Le cri du poète : Marie-Claire Bancquart

Marie-Claire Bancquart est une voix importante de la poésie contemporaine, à laquelle j’ai déjà consacré plusieurs billets de ce blog. Mais elle n’est pas seulement une voix, elle est aussi un cri…

 Voici, en effet, un poème intitulé « Cris » :

« En nous les aponévroses, les mastoïdes, les péritoines, communs avec le bœuf, le chimpanzé. Plus loin, remontant à la chenille et au corail.

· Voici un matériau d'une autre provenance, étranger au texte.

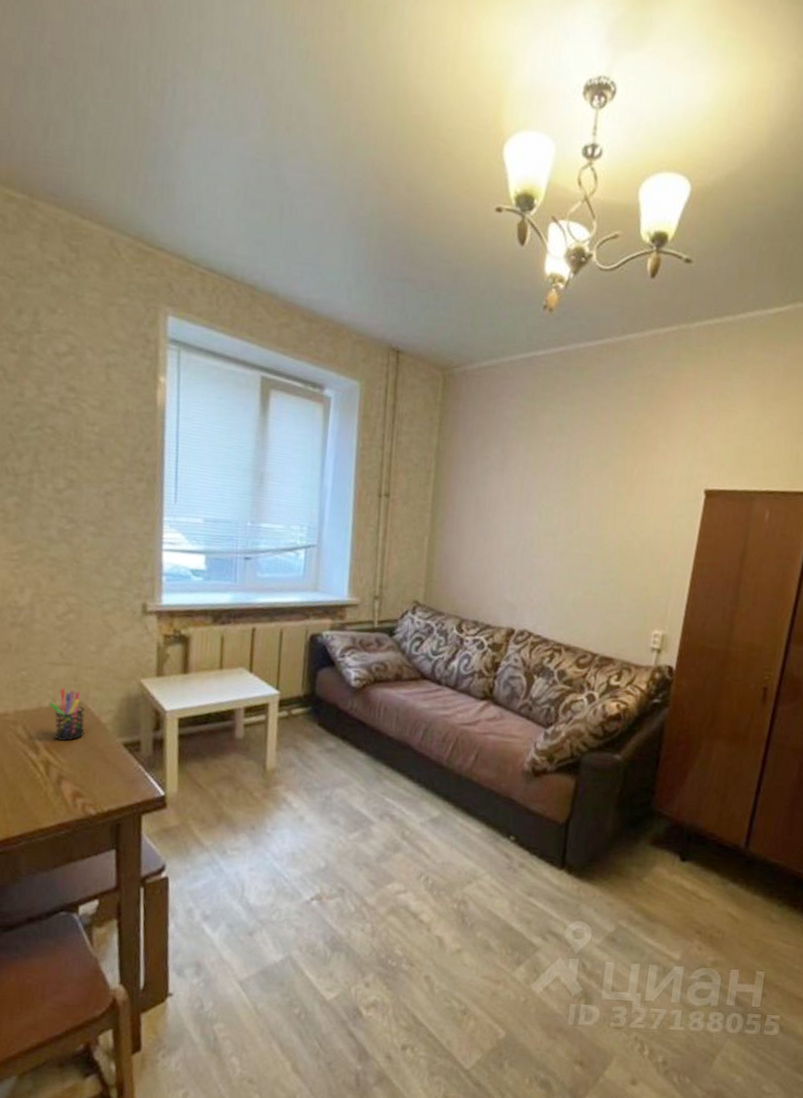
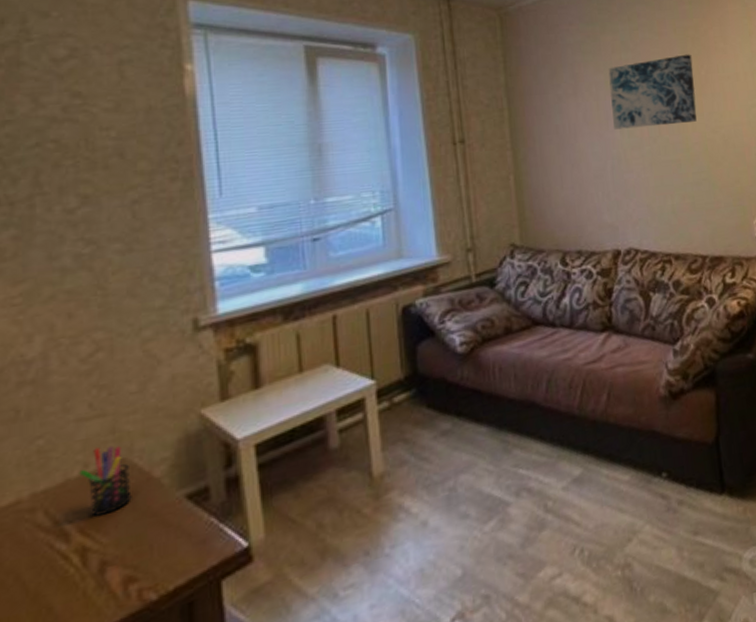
wall art: none [533,448,629,520] -> present [608,54,697,130]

Notre parole fastueuse et pleine de douceur, comme l’odeur des cassis qu’on pilonne, ou de ce baume dont autrefois on oignait les cadavres,

notre parole, nous l’avions trempée dans la corruption des choses, à quoi nous sommes très habiles.

Mais soudain nous crions. Nous nous affermons à la vie. En mauvaise aventure, passionnément, nous crions.

Marie-Claire Bancquart, Avec la mort, quartier d’orange entre les dents,
Obsidiane, 2005, p. 75.

Le cri dont il est question, ce n’est donc pas un cri de frayeur ni de colère, mais une façon d’affirmer le fait même d’être vivant. Crier, c’est le langage réduit au plus simple, c’est un langage commun, identique dans toutes les langues.

De fait, Marie-Claire Bancquart voit, dans ce poème, un continuum entre l’animalité et la condition humaine. Nous avons les mêmes organes internes (aponévrose, mastoïde, péritoine), ou du moins des structures cellulaires communes (chenille, corail). Aussi le cri est-il aussi cette forme élémentaire de langage qui nous renvoie à notre propre animalité.

A l’opposé du cri, ce poème recourt aussi à un vocabulaire médical assez technique. Toute l’étendue des registres de langues, depuis le cri jusqu’au langage soutenu, est ainsi évoquée dans ce poème.

Le cri est une parole de vie, là où nos paroles sont comparées au « baume dont autrefois on oignait les cadavres ». Cette image fait de la parole une sorte d’ornement plaqué sur la mort, une sorte de vernis superficiel qui ne fait que masquer la réalité de la condition mortelle de l’homme. Autrement dit, la parole n’est rien, ou risque de n’être que déguisement, ornement, parfum, si elle ne s’adjoint pas également la force vitale du cri.